Secara keseluruhan, gambaran teknikal masih jelas. Tren bullish tetap utuh, tetapi membutuhkan dukungan tambahan. Pekan ini, dukungan tersebut mungkin datang dari data AS terkait ketenagakerjaan, pengangguran, lowongan pekerjaan, dan aktivitas bisnis ISM, serta perkembangan geopolitik. Seperti yang terlihat, pekan ini dibuka dengan serangan baru di Timur Tengah pada hari Senin, tetapi pada hari Selasa menjadi jelas bahwa eskalasi besar-besaran belum terjadi.
Pada hari Selasa tidak ada arus berita penting. Dalam beberapa jam ke depan, laporan ISM dan JOLTS akan dirilis di Amerika Serikat. ISM Services PMI diperkirakan turun sedikit, tetapi reaksi pasar—atau ketiadaan reaksi—akan sangat bergantung pada data aktual. Menurut proyeksi, JOLTS job openings untuk Maret diperkirakan kembali turun. Tiga tahun lalu, AS secara konsisten melaporkan sekitar 10 juta lowongan kerja per bulan; sepanjang tahun terakhir, angka tersebut berada di bawah 7 juta.

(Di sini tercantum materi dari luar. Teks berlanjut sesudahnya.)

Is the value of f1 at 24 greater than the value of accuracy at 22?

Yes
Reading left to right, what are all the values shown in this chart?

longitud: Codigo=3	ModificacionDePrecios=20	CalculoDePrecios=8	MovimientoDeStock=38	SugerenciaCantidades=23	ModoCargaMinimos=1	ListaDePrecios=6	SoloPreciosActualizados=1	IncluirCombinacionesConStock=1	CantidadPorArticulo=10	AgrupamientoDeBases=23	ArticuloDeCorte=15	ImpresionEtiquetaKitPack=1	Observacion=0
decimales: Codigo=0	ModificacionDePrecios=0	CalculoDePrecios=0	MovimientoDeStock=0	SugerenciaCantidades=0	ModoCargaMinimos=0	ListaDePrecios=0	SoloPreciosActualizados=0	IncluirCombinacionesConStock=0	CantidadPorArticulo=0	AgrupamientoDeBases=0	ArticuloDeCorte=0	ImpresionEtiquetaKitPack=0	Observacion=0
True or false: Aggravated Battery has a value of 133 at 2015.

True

Masih banyak alasan bagi kubu bullish untuk mendorong kenaikan lebih jauh pada 2026, dan bahkan meletusnya konflik di Timur Tengah belum menghapus alasan-alasan tersebut. Secara struktural dan global, kebijakan Trump—yang berkontribusi signifikan terhadap pelemahan dolar tahun lalu—belum berubah. Dalam beberapa bulan mendatang, dolar AS sesekali mungkin menguat akibat sentimen risk aversion, tetapi itu mensyaratkan eskalasi berkelanjutan di Timur Tengah. Saya masih belum percaya pada terbentuknya tren bearish yang bertahan lama di EUR/USD. Dolar memang mendapat dukungan sementara, tetapi apa saja pendorong jangka panjang yang dimiliki kubu bearish?
Kalender Ekonomi (AS dan Zona Euro):
AS: ADP Employment Change (12:15 UTC)
Pada 6 Mei, kalender ekonomi hanya memuat satu rilis yang tidak dapat dianggap signifikan. Akibatnya, dampak arus berita terhadap sentimen pasar pada hari Rabu diperkirakan akan terbatas.

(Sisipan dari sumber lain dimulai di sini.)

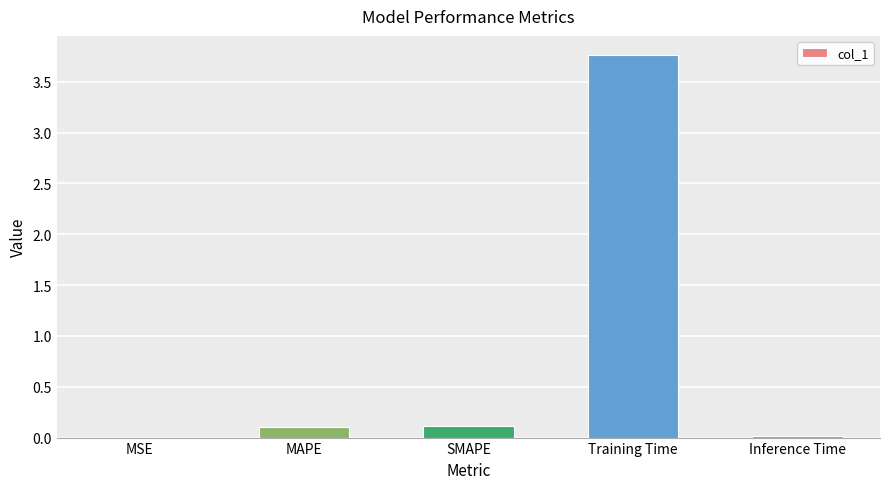

What is the sum of all values?

4.0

Proyeksi dan Saran Trading EUR/USD:
Menurut pandangan saya, pasangan ini masih berada dalam proses membentuk tren bullish. Latar belakang berita memang berubah tajam dua bulan lalu, tetapi tren itu sendiri belum bisa dianggap batal atau selesai. Karena itu, kubu bullish masih berpeluang besar untuk melanjutkan kenaikan dalam jangka pendek, selama faktor geopolitik tidak tiba-tiba berbalik menuju eskalasi baru.

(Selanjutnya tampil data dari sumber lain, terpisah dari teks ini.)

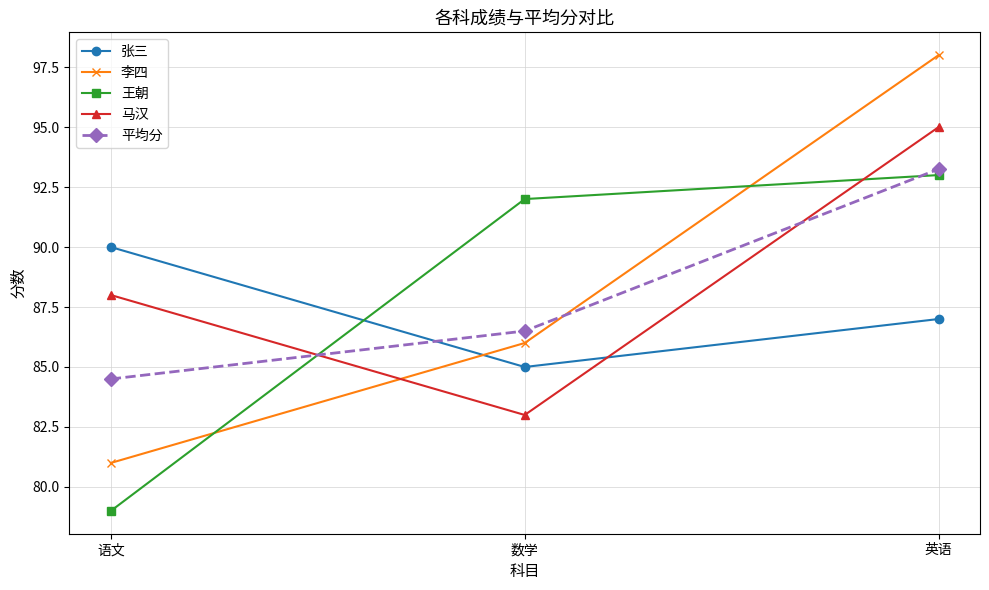

What is the spread (max minus min) of values at 英语?

11.0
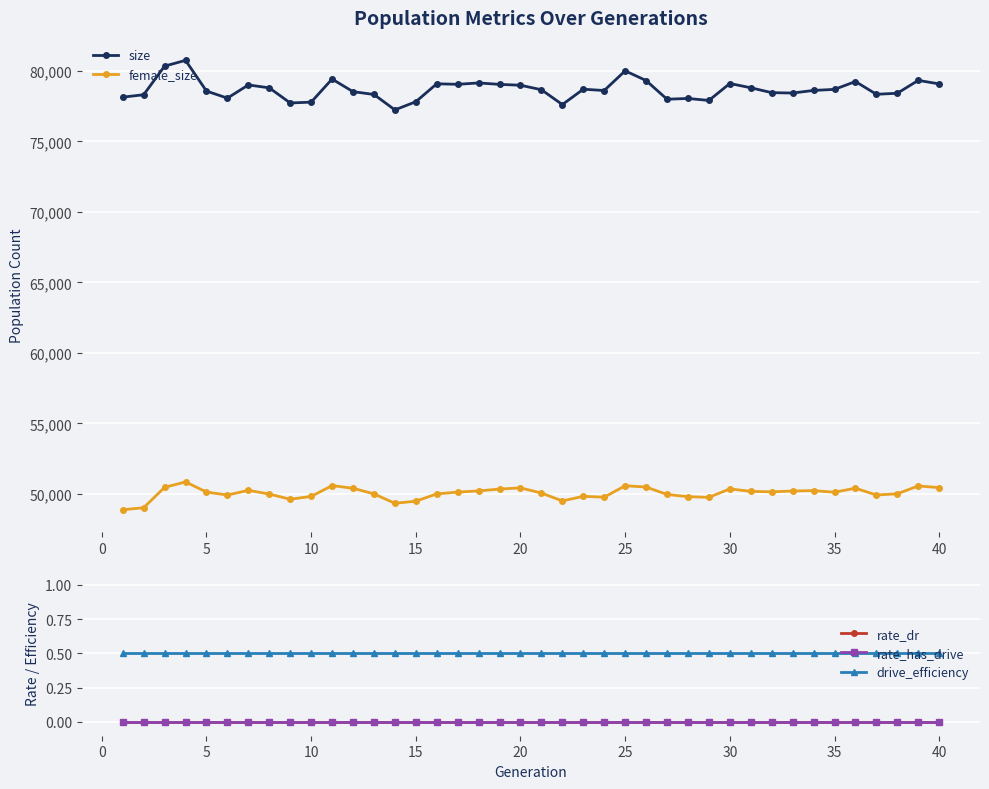

True or false: size and female_size cross at least once.

False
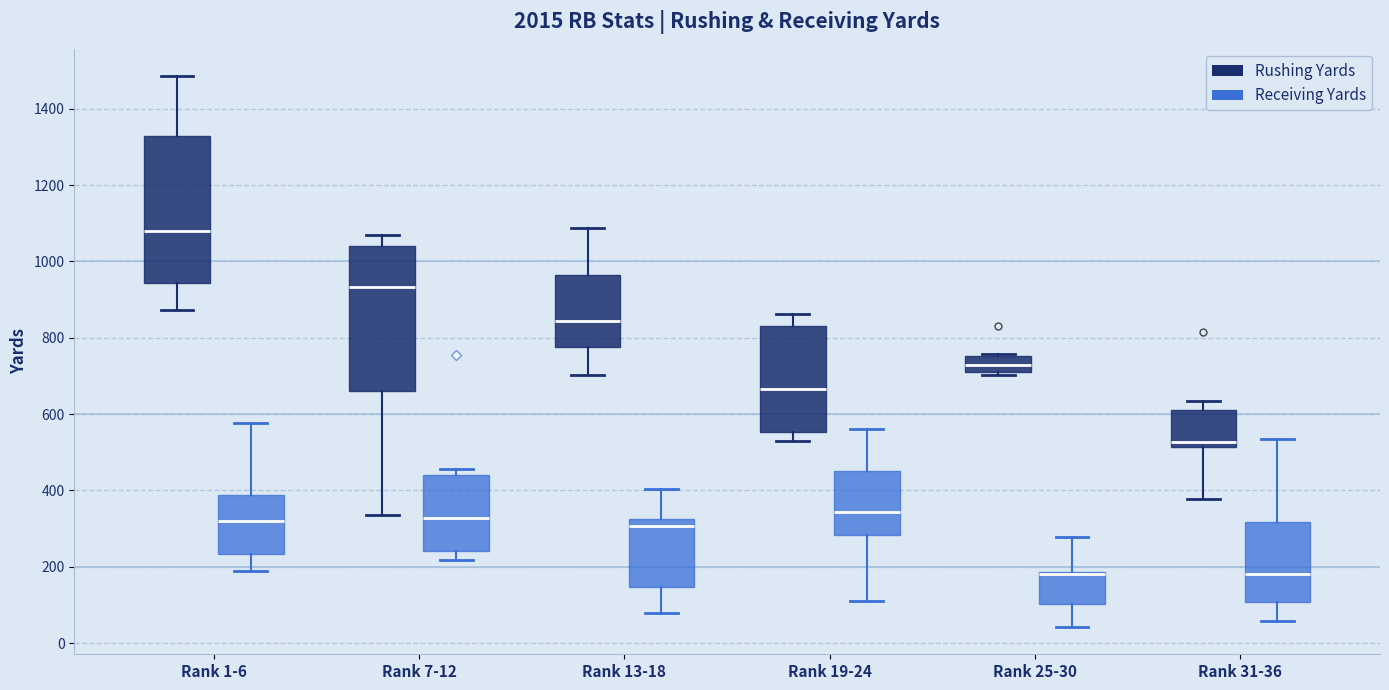

Reading left to right, read every box against the y-axis: the position of its median line, the range the box covers, and the ends of its whiskers. The values are not printed on the chart, so give them approximately, as read against the axis.

Rank 1-6 (Rushing Yards): median 1080, box 940 to 1320, whiskers 880 to 1480
Rank 1-6 (Receiving Yards): median 320, box 240 to 380, whiskers 180 to 580
Rank 7-12 (Rushing Yards): median 940, box 660 to 1040, whiskers 340 to 1080
Rank 7-12 (Receiving Yards): median 320, box 240 to 440, whiskers 220 to 460
Rank 13-18 (Rushing Yards): median 840, box 780 to 960, whiskers 700 to 1080
Rank 13-18 (Receiving Yards): median 300, box 140 to 320, whiskers 80 to 400
Rank 19-24 (Rushing Yards): median 660, box 560 to 820, whiskers 520 to 860
Rank 19-24 (Receiving Yards): median 340, box 280 to 460, whiskers 120 to 560
Rank 25-30 (Rushing Yards): median 740, box 700 to 760, whiskers 700 (just below the box's lower edge) to 760
Rank 25-30 (Receiving Yards): median 180 (drawn on the box's upper edge), box 100 to 180, whiskers 40 to 280
Rank 31-36 (Rushing Yards): median 520 (just above the box's lower edge), box 520 to 620, whiskers 380 to 640
Rank 31-36 (Receiving Yards): median 180, box 100 to 320, whiskers 60 to 540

Sebelumnya, para trader sudah memiliki kesempatan untuk membuka posisi beli berdasarkan sinyal dari imbalance 12, dan pergerakan naik tersebut berpotensi berlanjut hingga mendekati high tahunan. Imbalance 13 juga telah terbentuk dan bisa memberikan sinyal bullish baru dalam waktu dekat. Untuk mendukung kenaikan euro yang berkelanjutan, konflik di Timur Tengah perlu bergerak menuju perdamaian yang stabil—sesuatu yang saat ini belum terlihat jelas. Kubu bullish memang masih kekurangan dukungan yang memadai, namun bisa saja mendapatkannya sepanjang pekan ini.